A recent study conducted by software company BambooHR has unveiled some unsettling insights into the motives behind return to office (RTO) mandates at certain organizations, suggesting that these policies may be a covert strategy for reducing staff numbers.

According to The Register, the survey gathered opinions from over 1,500 employees, including a significant portion from HR departments, revealing a critical view of the RTO initiatives. A striking finding from the research is that 25 percent of executives and 20 percent of HR professionals admitted they anticipated RTO mandates would encourage employees to resign voluntarily.

This revelation supports suspicions that have been circulating for some time. The study further noted that although RTO mandates did lead to a wave of resignations at several large companies, the number of employees who left was not as high as management had hoped.

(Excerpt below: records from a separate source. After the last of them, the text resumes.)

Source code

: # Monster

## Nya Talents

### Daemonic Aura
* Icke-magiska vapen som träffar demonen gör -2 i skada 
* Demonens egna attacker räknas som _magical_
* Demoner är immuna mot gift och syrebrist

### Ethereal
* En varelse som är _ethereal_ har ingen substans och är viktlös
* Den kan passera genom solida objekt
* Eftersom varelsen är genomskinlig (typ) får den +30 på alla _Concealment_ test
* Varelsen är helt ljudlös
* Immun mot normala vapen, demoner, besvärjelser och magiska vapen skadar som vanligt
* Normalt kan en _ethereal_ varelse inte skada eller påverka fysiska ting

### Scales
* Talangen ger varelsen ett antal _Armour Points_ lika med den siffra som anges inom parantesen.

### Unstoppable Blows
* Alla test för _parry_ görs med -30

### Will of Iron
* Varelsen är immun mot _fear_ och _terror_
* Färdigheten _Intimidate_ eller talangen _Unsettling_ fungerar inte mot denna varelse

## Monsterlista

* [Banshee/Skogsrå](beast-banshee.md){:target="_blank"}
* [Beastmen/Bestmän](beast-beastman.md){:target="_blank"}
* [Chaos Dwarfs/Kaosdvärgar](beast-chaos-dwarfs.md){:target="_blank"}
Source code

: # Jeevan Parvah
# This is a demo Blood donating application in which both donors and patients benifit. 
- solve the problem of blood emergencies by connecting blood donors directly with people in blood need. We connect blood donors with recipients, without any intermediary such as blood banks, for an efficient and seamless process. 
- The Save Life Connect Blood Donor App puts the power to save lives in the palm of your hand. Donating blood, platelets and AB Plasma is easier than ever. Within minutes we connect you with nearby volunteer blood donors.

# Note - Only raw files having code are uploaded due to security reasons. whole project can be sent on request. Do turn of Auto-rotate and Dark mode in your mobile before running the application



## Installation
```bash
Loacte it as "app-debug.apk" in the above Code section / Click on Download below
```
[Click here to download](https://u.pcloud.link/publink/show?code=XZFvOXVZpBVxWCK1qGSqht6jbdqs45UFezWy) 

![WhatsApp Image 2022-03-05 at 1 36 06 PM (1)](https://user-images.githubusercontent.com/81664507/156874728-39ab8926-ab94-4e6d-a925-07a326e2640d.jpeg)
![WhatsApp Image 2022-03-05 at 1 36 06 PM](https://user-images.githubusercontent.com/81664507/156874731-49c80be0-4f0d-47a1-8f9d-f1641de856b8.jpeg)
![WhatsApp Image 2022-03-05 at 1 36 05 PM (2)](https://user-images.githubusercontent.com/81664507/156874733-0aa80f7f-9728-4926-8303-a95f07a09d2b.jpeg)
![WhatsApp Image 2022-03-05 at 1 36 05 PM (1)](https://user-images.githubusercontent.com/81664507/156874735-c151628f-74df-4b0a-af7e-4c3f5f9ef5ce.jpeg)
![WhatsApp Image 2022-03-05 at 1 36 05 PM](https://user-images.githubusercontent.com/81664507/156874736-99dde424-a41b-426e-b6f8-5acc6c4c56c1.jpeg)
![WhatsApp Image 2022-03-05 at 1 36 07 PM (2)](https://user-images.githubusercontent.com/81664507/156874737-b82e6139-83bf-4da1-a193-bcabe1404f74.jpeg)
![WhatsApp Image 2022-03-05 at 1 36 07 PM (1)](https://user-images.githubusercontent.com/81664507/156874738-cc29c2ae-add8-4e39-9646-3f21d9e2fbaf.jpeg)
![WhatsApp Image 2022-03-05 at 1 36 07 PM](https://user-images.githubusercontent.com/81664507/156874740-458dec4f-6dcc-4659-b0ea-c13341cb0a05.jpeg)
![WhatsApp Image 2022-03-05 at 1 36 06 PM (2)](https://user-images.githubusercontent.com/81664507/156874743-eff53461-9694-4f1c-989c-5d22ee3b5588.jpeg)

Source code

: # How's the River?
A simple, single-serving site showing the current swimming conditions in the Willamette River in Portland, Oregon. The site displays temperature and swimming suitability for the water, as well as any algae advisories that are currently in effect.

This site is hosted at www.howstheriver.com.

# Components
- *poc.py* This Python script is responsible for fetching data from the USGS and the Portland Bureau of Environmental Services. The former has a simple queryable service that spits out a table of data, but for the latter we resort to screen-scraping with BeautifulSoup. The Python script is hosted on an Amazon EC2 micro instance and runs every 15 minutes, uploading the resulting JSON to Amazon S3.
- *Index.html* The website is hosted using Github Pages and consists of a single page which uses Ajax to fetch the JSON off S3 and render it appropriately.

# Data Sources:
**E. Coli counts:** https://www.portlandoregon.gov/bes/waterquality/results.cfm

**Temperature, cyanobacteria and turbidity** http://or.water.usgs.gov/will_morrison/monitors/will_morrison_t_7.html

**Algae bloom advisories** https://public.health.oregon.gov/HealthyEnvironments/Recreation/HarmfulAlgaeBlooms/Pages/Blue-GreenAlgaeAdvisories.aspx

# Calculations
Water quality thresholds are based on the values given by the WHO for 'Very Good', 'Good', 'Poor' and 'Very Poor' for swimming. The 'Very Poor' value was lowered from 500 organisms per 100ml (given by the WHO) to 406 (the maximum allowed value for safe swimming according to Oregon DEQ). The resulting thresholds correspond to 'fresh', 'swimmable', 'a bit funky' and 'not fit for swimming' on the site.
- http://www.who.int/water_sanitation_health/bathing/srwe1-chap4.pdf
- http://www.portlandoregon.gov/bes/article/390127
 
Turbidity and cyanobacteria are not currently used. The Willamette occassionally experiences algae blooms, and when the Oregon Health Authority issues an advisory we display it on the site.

Consequently, 37 percent of leadership respondents reported that their companies had proceeded with layoffs in the past year due to the lower-than-expected number of voluntary departures triggered by RTO policies.

The implications of these findings point to a shift in office dynamics, creating an environment marked by performance, mistrust, and division, which has intensified since the onset of the COVID-19 pandemic. The need for employees to constantly prove their productivity has become paramount, with over a third of the workforce feeling pressured to be visibly active and social in the office. This compulsion to display busyness could be counterproductive, as suggested by Anita Grantham, BambooHR’s head of HR.

Moreover, the study highlights that both remote and in-office employees spend approximately two hours each day on non-work activities. Office workers often engage in these activities to maintain an illusion of busyness, while remote workers tend to overcompensate for their physical absence by being excessively available online, a phenomenon described as the “green status effect.”

Grantham argues that the distrustful and performative culture fostered by some companies could be detrimental to their growth. She advocates for RTO policies that are flexible and tailored to the needs of individual employees. The ongoing discussion about workplace arrangements is essential for companies to navigate and refine, moving beyond the basic concept of RTO.